Genetic manipulation of Vitamin B-6 biosynthesis in tobacco and fungi uncovers limitations to up-regulation of the pathway

Transgenic expression of vitamin biosynthetic genes has been investigated for over-production of these dietary supplements in microorganisms and plants. In plants, successful efforts have been reported with Vitamins A, C, E and B-9, however information is lacking for other vitamins. Vitamin B-6 is an essential cofactor for numerous enzymatic reactions, and has also been shown to be a potent antioxidant involved in protecting phytopathogenic Cercospora fungi from their own toxin, cercosporin. In this report, we transformed and expressed two Vitamin B-6 biosynthetic genes (PDX1 and PDX2) isolated from Cercospora nicotianae in cercosporin-sensitive organisms, tobacco and the fungal species Aspergillus flavus and Neurospora crassa.
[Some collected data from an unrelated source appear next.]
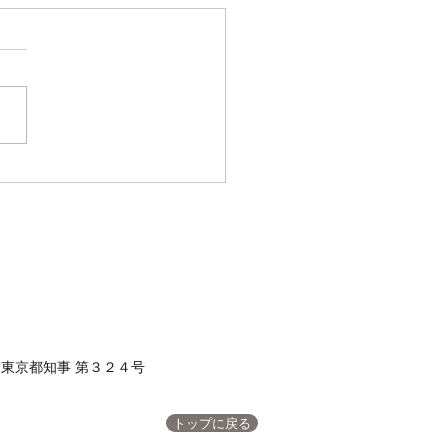
バ
果 マダイ ０枚 コメント
、撃沈 転々と回りましたが
でした 皆さん、今日も一日
がとうございました！
東京都知事 第３２４号
トップに戻る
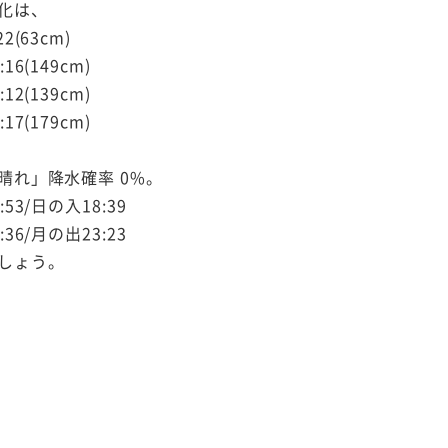
化は、
2(63cm)
16(149cm)
12(139cm)
17(179cm)
晴れ」降水確率 0%。
53/日の入18:39
36/月の出23:23
しょう。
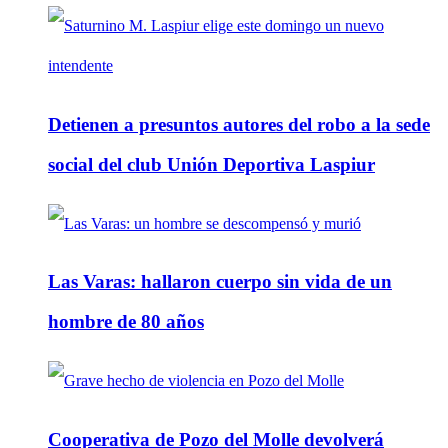
Detienen a presuntos autores del robo a la sede
social del club Unión Deportiva Laspiur
Las Varas: hallaron cuerpo sin vida de un
hombre de 80 años
Cooperativa de Pozo del Molle devolverá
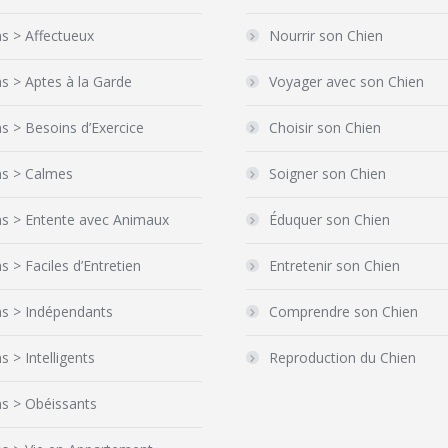
s > Affectueux
Nourrir son Chien
s > Aptes à la Garde
Voyager avec son Chien
s > Besoins d’Exercice
Choisir son Chien
ns > Calmes
Soigner son Chien
ns > Entente avec Animaux
Éduquer son Chien
s > Faciles d’Entretien
Entretenir son Chien
ns > Indépendants
Comprendre son Chien
s > Intelligents
Reproduction du Chien
s > Obéissants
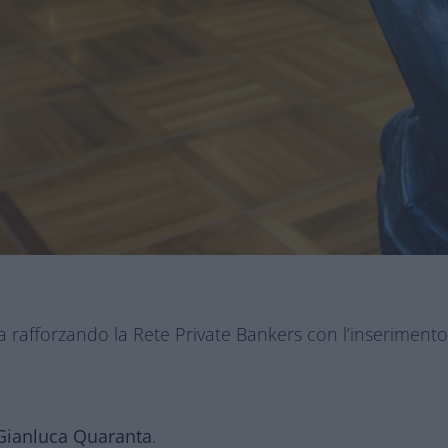
 rafforzando la Rete Private Bankers con l’inseriment
Gianluca Quaranta
.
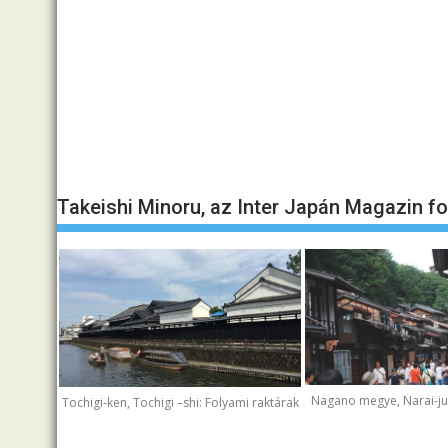
Takeishi Minoru, az Inter Japán Magazin f
Nagano megye, Narai-juk
Tochigi-ken, Tochigi –shi: Folyami raktárak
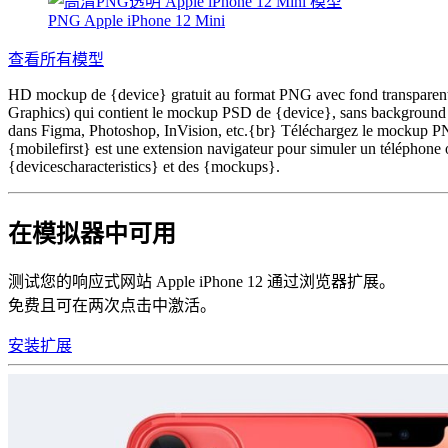
PNG Apple iPhone 12 Mini
查看所有模型
HD mockup de {device} gratuit au format PNG avec fond transparent, 
Graphics) qui contient le mockup PSD de {device}, sans background et
dans Figma, Photoshop, InVision, etc.{br} Téléchargez le mockup PNG
{mobilefirst} est une extension navigateur pour simuler un téléphone o
{devicescharacteristics} et des {mockups}.
在模拟器中可用
测试您的响应式网站 Apple iPhone 12 通过浏览器扩展。
免费且可在两次点击中激活。
安装扩展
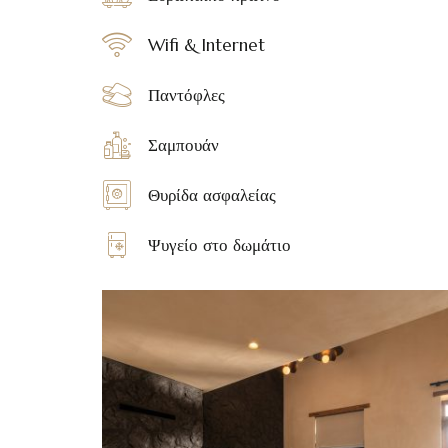
Wifi & Internet
Παντόφλες
Σαμπουάν
Θυρίδα ασφαλείας
Ψυγείο στο δωμάτιο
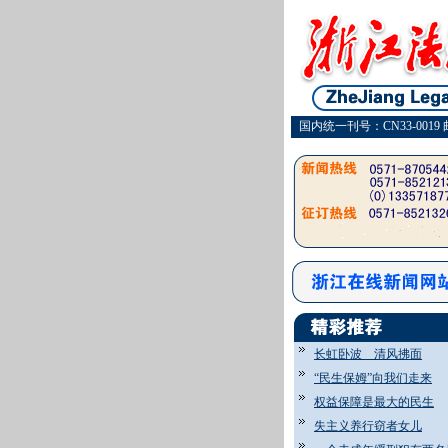
国内统一刊号：CN33-0019 
长虹卧波 清风拂面
“民生保姆”向我们走来
权益保障是最大的民生
失主义养行窃者女儿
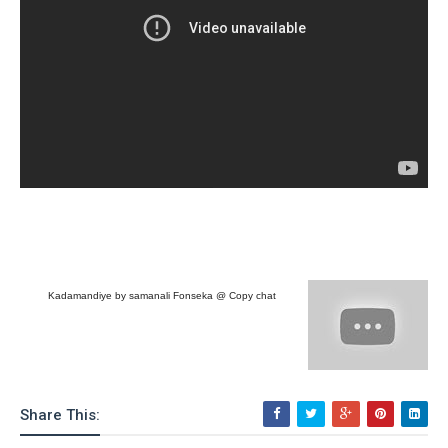
Kadamandiye by samanali Fonseka @ Copy chat
Share This:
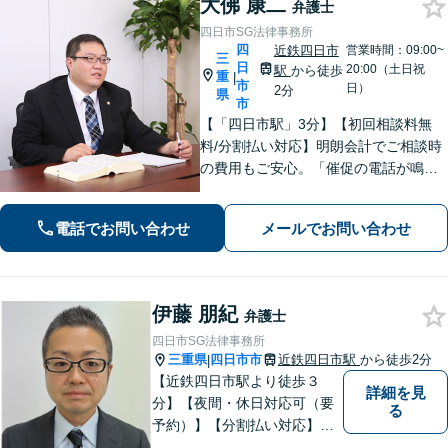
大佛 康二
弁護士
四日市SG法律事務所
四
近鉄四日市
営業時間：09:00~
三
日
20:00（土日祝
駅
から徒歩
重
|
市
日）
2分
県
市
【「四日市駅」3分】【初回相談料無
料/分割払い対応】明朗会計でご相談時
の費用もご安心。「催促の電話が鳴り
止まない」「FXや仮想通貨で大損し
た」に対応できます。自己破産や任意
電話でお問い合わせ
メールでお問い合わせ
整理、個人再生など幅広い解決方法を
提示【完全個室で安心】
伊藤 朋紀
弁護士
四日市SG法律事務所
三重県
四日市市
近鉄四日市駅
から徒歩2分
|
【近鉄四日市駅より徒歩３
詳細を見
分】【夜間・休日対応可（要
る
予約）】【分割払い対応】
【弁護士歴１０年以上】 法律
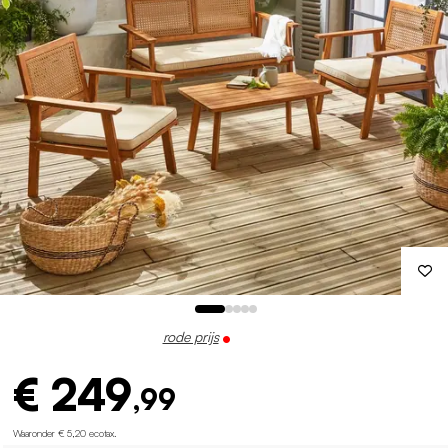
rode prijs
€ 249
,99
Waaronder € 5,20 ecotax
.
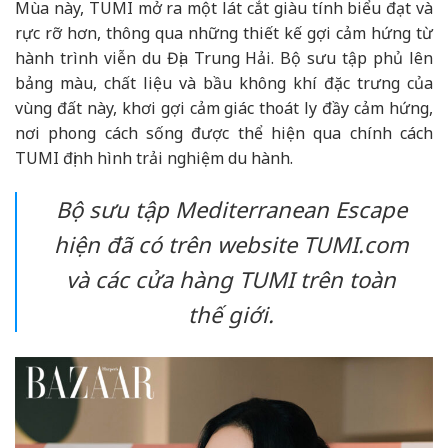
Mùa này, TUMI mở ra một lát cắt giàu tính biểu đạt và
rực rỡ hơn, thông qua những thiết kế gợi cảm hứng từ
hành trình viễn du Địa Trung Hải. Bộ sưu tập phủ lên
bảng màu, chất liệu và bầu không khí đặc trưng của
vùng đất này, khơi gợi cảm giác thoát ly đầy cảm hứng,
nơi phong cách sống được thể hiện qua chính cách
TUMI định hình trải nghiệm du hành.
Bộ sưu tập Mediterranean Escape
hiện đã có trên website TUMI.com
và các cửa hàng TUMI trên toàn
thế giới.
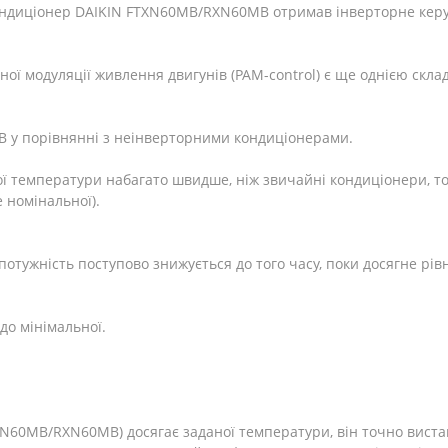
кондиціонер DAIKIN FTXN60MB/RXN60MB отримав інверторне кер
ої модуляції живлення двигунів (PAM-control) є ще однією склад
 у порівнянні з неінверторними кондиціонерами.
ої температури набагато швидше, ніж звичайні кондиціонери, 
 номінальної).
отужність поступово знижується до того часу, поки досягне рів
до мінімальної.
XN60MB/RXN60MB) досягає заданої температури, він точно виста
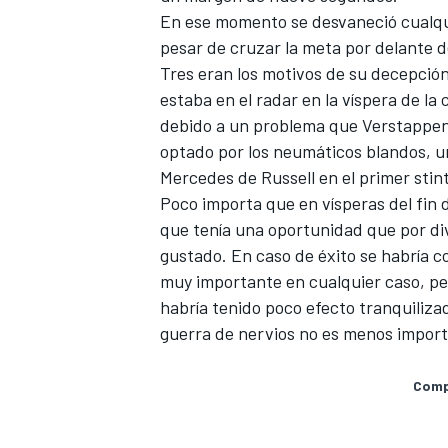
En ese momento se desvaneció cualqui
pesar de cruzar la meta por delante de
Tres eran los motivos de su decepción:
estaba en el radar en la víspera de la 
debido a un problema que Verstappen 
optado por los neumáticos blandos, un
Mercedes
de Russell en el primer stint
Poco importa que en vísperas del fin 
que tenía una oportunidad que por di
gustado. En caso de éxito se habría co
muy importante en cualquier caso, pe
habría tenido poco efecto tranquiliz
guerra de nervios no es menos import
Compa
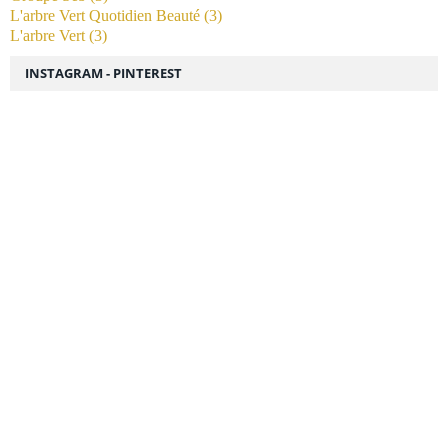
L'arbre Vert Quotidien Beauté
(3)
L'arbre Vert
(3)
INSTAGRAM - PINTEREST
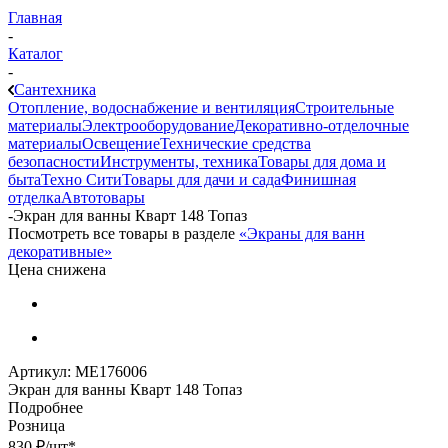
Главная
-
Каталог
-
Сантехника
Отопление, водоснабжение и вентиляция
Строительные
материалы
Электрооборудование
Декоративно-отделочные
материалы
Освещение
Технические средства
безопасности
Инструменты, техника
Товары для дома и
быта
Техно Сити
Товары для дачи и сада
Финишная
отделка
Автотовары
-
Экран для ванны Кварт 148 Топаз
Посмотреть все товары в разделе
«Экраны для ванн
декоративные»
Цена снижена
Артикул:
МЕ176006
Экран для ванны Кварт 148 Топаз
Подробнее
Розница
830
₽
/шт
*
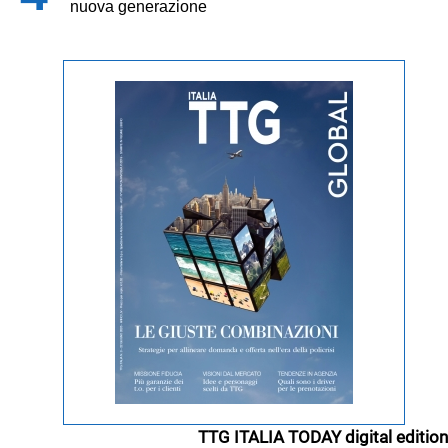
nuova generazione
TTG ITALIA TODAY digital edition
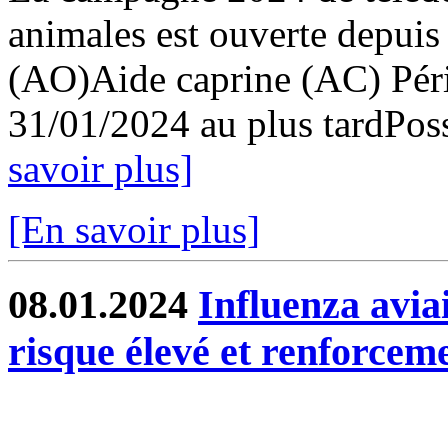
animales est ouverte depuis
(AO)Aide caprine (AC) Pér
31/01/2024 au plus tardPossi
savoir plus]
[En savoir plus]
08.01.2024
Influenza avia
risque élevé et renforcem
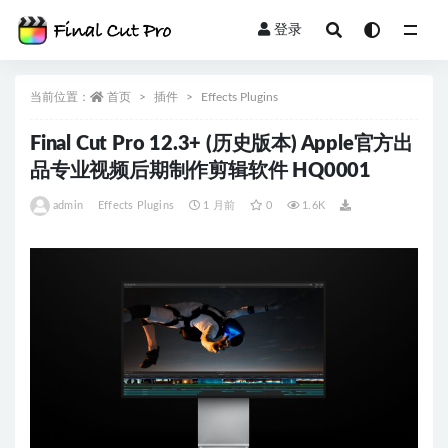
登录
全部
当前位置：
首页
插件
Effects Plugins
Final Cut Pro 12.3+ (历史版本) Apple官方出
品专业视频后期制作剪辑软件 HQ0001
admin
Effects Plugins
1 月前
0
1.6K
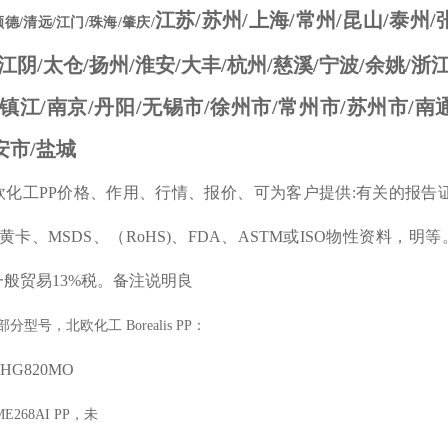
江苏/苏州/上海/常州/昆山/泰州/
顺德/清远/江门/珠海/肇庆/
/江阴/太仓/扬州/淮安/大丰/杭州/慈溪/宁波/余姚/浙江
/镇江/南京/丹阳/无锡市/徐州市/常州市/苏州市/南
安市/盐城
欧化工
PP
价格、作用、行情、报价、可为客户提供
:
有关的报告
黄卡、
MSDS
、
（
RoHS)
、
FDA
、
ASTM
或
ISO
物性资料，明等
一般贸易
13%
税。备注说明良
部分
型号，北欧化工
Borealis PP
：
P
HG820MO
 ME268AI
PP
，未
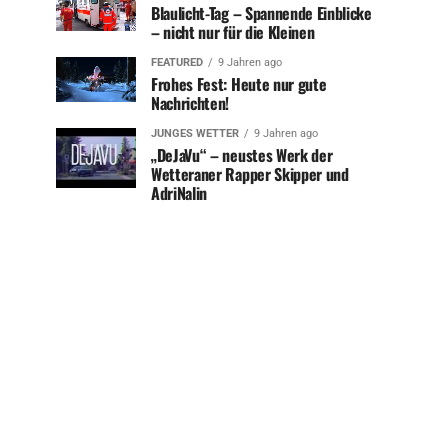
Blaulicht-Tag – Spannende Einblicke
– nicht nur für die Kleinen
FEATURED
9 Jahren ago
Frohes Fest: Heute nur gute
Nachrichten!
JUNGES WETTER
9 Jahren ago
„DeJaVu“ – neustes Werk der
Wetteraner Rapper Skipper und
AdriNalin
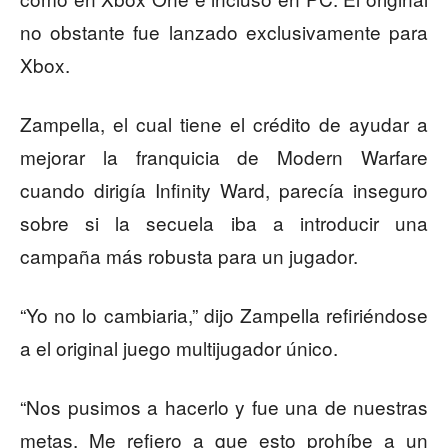
no obstante fue lanzado exclusivamente para
Xbox.
Zampella, el cual tiene el crédito de ayudar a
mejorar la franquicia de Modern Warfare
cuando dirigía Infinity Ward, parecía inseguro
sobre si la secuela iba a introducir una
campaña más robusta para un jugador.
“Yo no lo cambiaria,” dijo Zampella refiriéndose
a el original juego multijugador único.
“Nos pusimos a hacerlo y fue una de nuestras
metas. Me refiero a que esto prohíbe a un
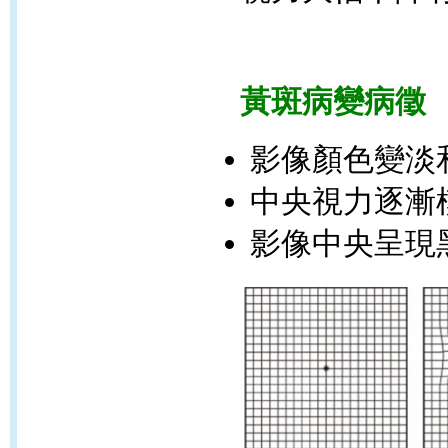
黃斑病變病徵
影像顏色變淡
中央視力逐漸
影像中央呈現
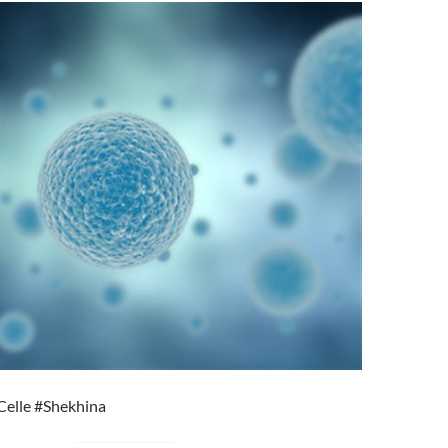
#Celle #Shekhina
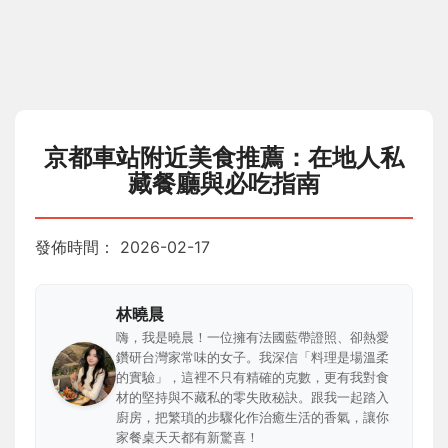
京都車站附近美食推薦：在地人私
藏餐廳與必吃指南
發佈時間：
2026-02-17
林曉晨
嗨，我是曉晨！一位擁有法國藍帶證照、卻熱愛
鑽研台灣家常味的女子。我深信「料理是場溫柔
的實驗」，這裡不只有精確的克數，更有我對食
材的堅持與不藏私的零失敗秘訣。跟我一起踏入
廚房，把繁瑣的步驟化作治癒生活的香氣，讓你
家餐桌天天都有新驚喜！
Our goal was to determine if Vitamin B-6 levels could be increased by constitutive expression of these genes, and if over-production confers resistance to oxidative stresses induced by cercosporin and salinity stress. Elevated Vitamin B-6 levels were observed in one tobacco line. For other lines evaluated in this work, expression of PDX1 and PDX2 in transgenic organisms did not result in a significant increase in Vitamin B-6 content over controls. Analysis of gene expression in tobacco indicated that the lack of elevated B-6 content was not due to lack of enzymatic activity, but to down-regulation of the endogenous tobacco genes compounded with limited transgene expression. The single line with elevated B-6 levels had higher expression of both the PDX1 and PDX2 transgenes compared to the other lines, and the observed increase on Vitamin B-6 was correlated with higher enzyme activity. Consistent with our inability to elevate cellular B-6 levels, only small changes were observed in the response to either cercosporin or high salt, and most transgenic individuals were as susceptible as controls. Compared to tobacco lines transformed to express either PDX1 or PDX2 alone, half of the transgenic tobacco lines expressing both genes were impaired in seed germination and initial growth. However no correlation was observed between the observed phenotype and Vitamin B-6 levels in seeds. This is the first report on genetic engineering to manipulate the Vitamin B-6 pathway in plants. Our results suggest that genetic manipulation of the Vitamin B-6 biosynthetic pathway is possible but is limited by regulation of endogenous genes.